**Brief A**
From the chapter introduction, list every distinct cited work, giving the authors and year as shown.
**Brief B**
According to the chapter introduction, why is asset specificity so central to Transaction Cost Economics?

**Document excerpt**
'''
Chapter 1: Introduction

The major theoretical perspectives used by strategic management scholars to
examine the choice of the boundaries of firms are Transaction Cost Economics (TCE)
and the Resource-Based View (RBV) of the firm (Santos & Eisenhardt, 2005; Silverman,
2002).
Transaction cost theory culminates in fundamental propositions that

discriminately align transaction characteristics— asset specificity, uncertainty, and
frequency— with cost economizing governance forms (Riordan & Williamson, 1985;
Williamson, 1991a). Williamson (1985: 56) asserts that “asset specificity is a locomotive
to which TCE owes much of its predictive power.” TCE’s central predication contends
that absent asset specificity market governance is more efficient than hierarchy. This
difference in efficiency is hypothesized to decline and eventually reverse as asset
specificity rises (Riordan & Williamson, 1985; Williamson 1979, 1985, 1991a).
'''
**Data entries**
'''
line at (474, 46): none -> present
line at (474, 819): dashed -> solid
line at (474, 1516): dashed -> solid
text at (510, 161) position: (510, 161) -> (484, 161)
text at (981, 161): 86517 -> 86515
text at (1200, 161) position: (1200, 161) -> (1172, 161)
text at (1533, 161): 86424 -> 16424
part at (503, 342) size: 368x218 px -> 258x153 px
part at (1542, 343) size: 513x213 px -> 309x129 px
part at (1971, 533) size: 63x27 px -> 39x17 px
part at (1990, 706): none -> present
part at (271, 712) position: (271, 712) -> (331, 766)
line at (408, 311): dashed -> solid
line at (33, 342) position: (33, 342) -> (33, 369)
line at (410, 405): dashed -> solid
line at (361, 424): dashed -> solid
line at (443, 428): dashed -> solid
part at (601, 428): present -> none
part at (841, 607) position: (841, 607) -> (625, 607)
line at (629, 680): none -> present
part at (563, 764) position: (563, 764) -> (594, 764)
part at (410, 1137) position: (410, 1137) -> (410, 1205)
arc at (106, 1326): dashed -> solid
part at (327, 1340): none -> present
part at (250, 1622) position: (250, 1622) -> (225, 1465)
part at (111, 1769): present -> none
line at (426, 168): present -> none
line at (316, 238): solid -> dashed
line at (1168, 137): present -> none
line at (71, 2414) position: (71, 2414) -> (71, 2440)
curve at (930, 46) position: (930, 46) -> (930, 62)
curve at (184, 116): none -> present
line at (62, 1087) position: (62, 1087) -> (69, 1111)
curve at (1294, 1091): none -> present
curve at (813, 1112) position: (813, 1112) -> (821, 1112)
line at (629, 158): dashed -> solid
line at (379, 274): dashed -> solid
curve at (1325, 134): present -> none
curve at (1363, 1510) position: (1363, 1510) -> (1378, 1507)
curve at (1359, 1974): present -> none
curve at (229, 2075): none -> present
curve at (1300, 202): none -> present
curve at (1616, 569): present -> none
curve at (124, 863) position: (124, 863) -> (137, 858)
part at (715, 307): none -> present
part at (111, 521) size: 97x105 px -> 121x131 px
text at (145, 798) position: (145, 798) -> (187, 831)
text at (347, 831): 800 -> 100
'''
**Task output A**
Santos & Eisenhardt, 2005
Silverman, 2002
Riordan & Williamson, 1985
Williamson, 1991a
Williamson, 1985
Williamson, 1979

**Task output B**
Williamson describes asset specificity as "a locomotive to which TCE owes much of its predictive power." TCE's central prediction depends on it. Without asset specificity, market governance is more efficient than hierarchy, and that advantage is expected to shrink and eventually reverse as asset specificity rises.